Forever community gifts

Why have donors created 115 endowment funds at the Community Foundation?

“We established our Alzheimer’s Family Support Endowment Fund at the Community Foundation in 1999,” says Mike Ives. “This gave us a way to give support to caregivers for those suffering the debilitating disease of Alzheimer’s and know it will be provided long after we are gone.” Mary and Mike Ives have two endowment funds at the Grand Rapids Area Community Foundation to support causes in which they believe.

An endowment fund grows the initial investment (principal) which generates income (approximately four to five percent per year) to help pay operations and programs. Because only a percentage of the income is spent each year, the organization is less vulnerable to every economic crisis.

Over the next few weeks we will bring you information about how people and organizations are investing for future generations through endowments. First, here is what an endowment is, and how endowments work.

“An endowment is a fund managed to last “in perpetuity” – or in other words forever,” says Chris Fulton, Grand Rapids Area Community Foundation Executive Director. “Endowments are gifts that keep giving well into the future, while supporting the needs of the moment.”

What Is an Endowment? An endowment is like a savings account. Only the interest from the fund can be spent, not the principal (donations) that anchors the endowment. Only a portion of the interest or earnings from the endowment (currently 4 ½ percent at the Community Foundation) can be spent annually to ensure the original funds grow over time. Professional money managers often oversee endowment funds, investing the money in stocks, bonds, and other investments.
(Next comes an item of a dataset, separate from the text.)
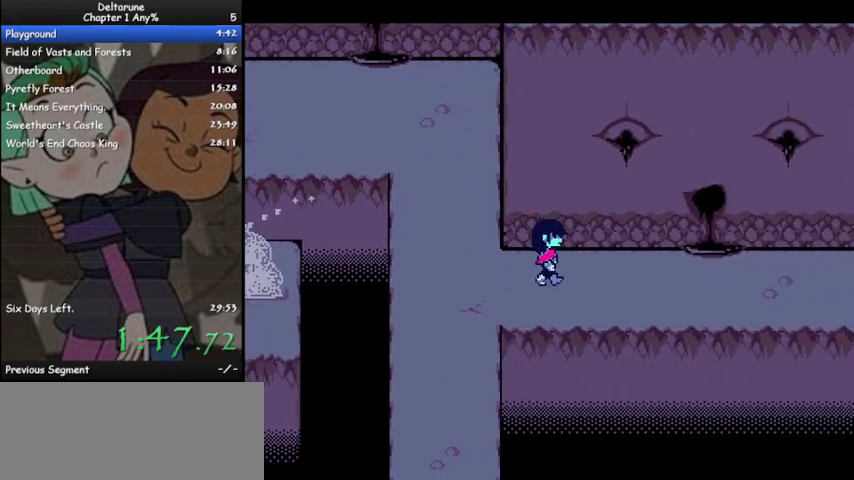
{"keys": ["ctrl", "right", "shift"], "events": []}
Endowment investments have dual goals: to grow the principal and to generate income.

Mary Ives states, “Communities are really all of us working together, and if we don’t support each other – if we don’t support the organizations of our communities – that community will not be as healthy.”

How it works In the broadest sense, an endowment is a donation that is given to a non-profit institution on the condition that it is used for the benefit of that organization. Most endowments are designed to provide a permanent source of income by keeping the original amount invested and using the accrued income from dividends for its charitable purpose.

What Are the Advantages to an Endowment? Small and new nonprofits often only think about the current fiscal year or the next payroll. It is important to get out of that financial trap as soon as possible. Endowment funds should impress donors. Knowing that your nonprofit manages its resources well, plans efficiently, and will likely survive any crisis sends an important message. Donors have the option of giving a gift that keeps on giving well into the future, and the opportunity to support the needs of the moment such as operating and program funding.

The Greater Itasca Area is very fortunate to have people, organizations and businesses that invest in our communities. Look around. We have wonderful towns with vast resources that turn our little woods and neighborhoods into communities. “Our best resource is our people. Local people invest their time and money into turning our slice of Northern Minnesota into a real community,” states Sarah Copeland, Director of Grants and Programs at the Community Foundation. “Community is more than just a bunch of people who share a zip code. Community is about investment.”

One way to invest in a community is through endowments. Last week, we wrote about the Reif Center and ISD 318 endowments at the Community Foundation. We spoke with David Marty, Executive Director of the Reif Center who reiterated the importance of “being good stewards for the future” and having “the resources for future generations.”

Anyone can give to an endowment at the Community Foundation.